Si l’on creuse la phénoménologie de la vie, la question fondamentale est celle du Soi transcendantal, de ce qui nous permet de dire «Je», «Moi». Or, dans les philosophies de Heidegger ou de Merleau-Ponty, il n’y a aucun fondement à ce Soi. Aucune de ces philosophies ne peut expliquer pourquoi je dis «je» ou «Moi». Dans une philosophie de la vie qui est une auto-affection – terme fondamental pour moi –, c’est-à-dire qui est une affection non pas par le monde mais par soi-même, toute perception, toute imagination, toute pensée conceptuelle est une hétéro-affection. C’est une affection par une altérité, par ce milieu d’altérité où quoi que ce soit d’autre peut se montrer à moi, se donner à moi originairement comme autre. Mais si toute chose se donnait à moi comme originairement autre, il n’y aurait pas de Moi auquel elle se donne. Pour qu’il y ait un Moi, il faut parler comme Kierkegaard, et dire que le Moi est quelque chose qui est affecté par soi sans distance, donc sans pouvoir se dégager, sans pouvoir se séparer de soi, sans pouvoir échapper à ce que son être a de lourd. Et je dirais que cette dimension nouvelle de l’art s’explique uniquement par la vie. C’est seulement en référence à cette dimension pathétique, dont Dionysos est une image mais dans laquelle se déploie aussi le christianisme (5), c’est par rapport à cette vie, cette vie ainsi définie phénoménologiquement, que l’œuvre d’art est possible.
Il faut à ce moment-là introduire une rupture totale et donner une autre théorie de l’œuvre d’art. Celle-ci a été explicitement formulée pour la première fois par Kandinsky – que j’admire infiniment – dans ses écrits théoriques (6). Ceux-ci ont été conçus pour produire une théorie de la peinture abstraite. Mais si l’on réfléchit sur l’exposé même que Kandinsky donne de cette peinture abstraite, on s’aperçoit que c’est une théorie qui vaut pour toute peinture en général.

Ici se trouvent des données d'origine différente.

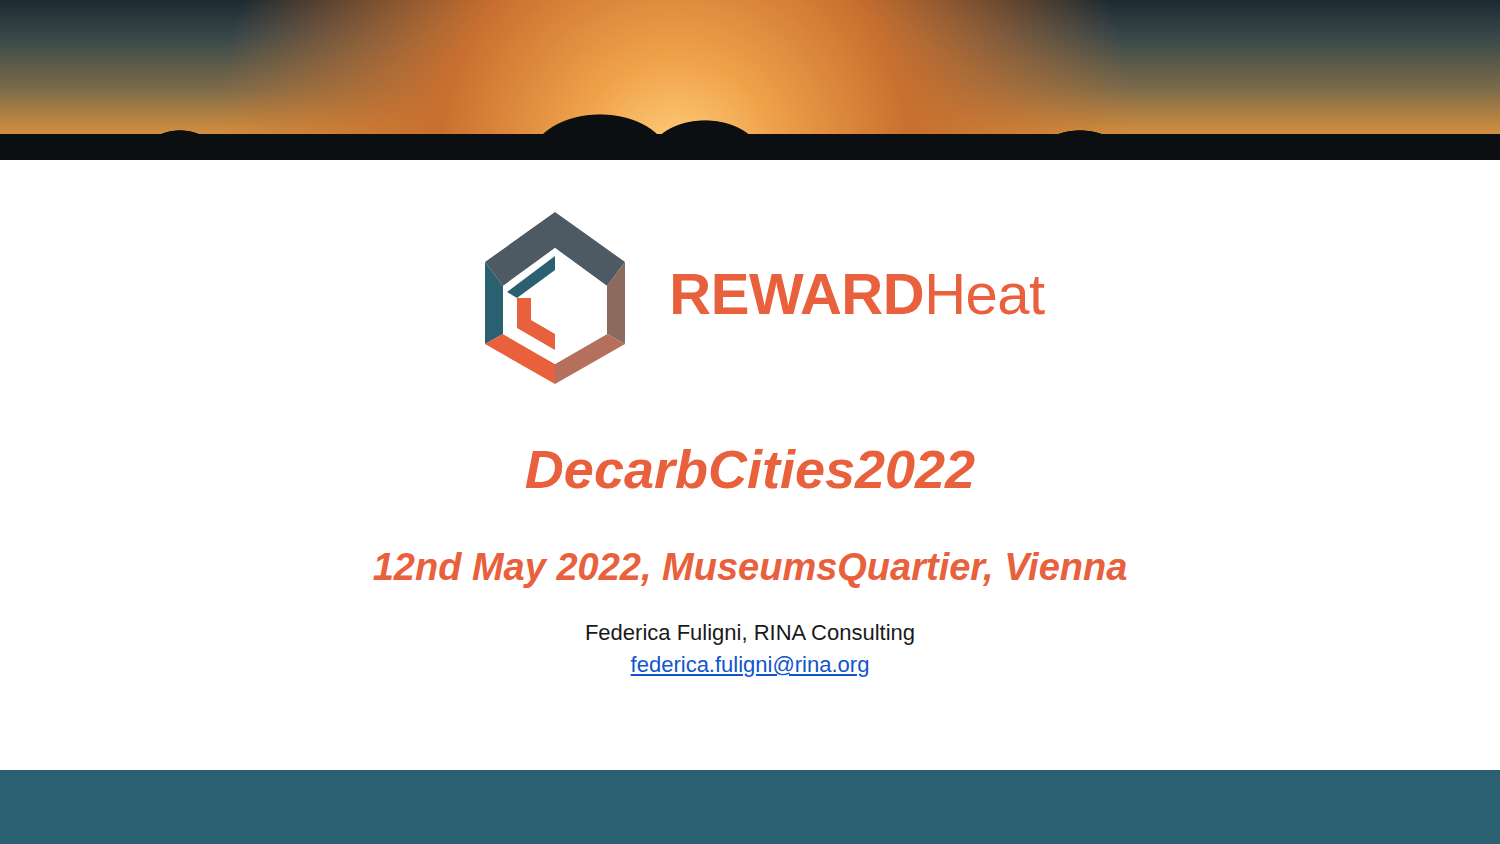REWARDHeat logo
REWARDHeat
DecarbCities2022
12nd May 2022, MuseumsQuartier, Vienna
Federica Fuligni, RINA Consulting
federica.fuligni@rina.org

Dans Phénoménologie matérielle (7) vous analysez la «substance phénoménologique invisible» qui est « l’immédiation pathétique en laquelle la vie fait l’épreuve de soi ». Si, comme vous le soutenez, la vie est « le principe de toute chose », comment peut-on envisager une phénoménologie de l’invisible ou plus exactement du rapport entre le visible et l’invisible du point de vue de l’art ? Question connexe, l’œuvre d’art est-elle visible ou invisible, immanente ou transcendante, objective ou subjective, interne ou externe ? Nous faisons là référence aux réflexions phénoménologiques de Roman Ingarden (8).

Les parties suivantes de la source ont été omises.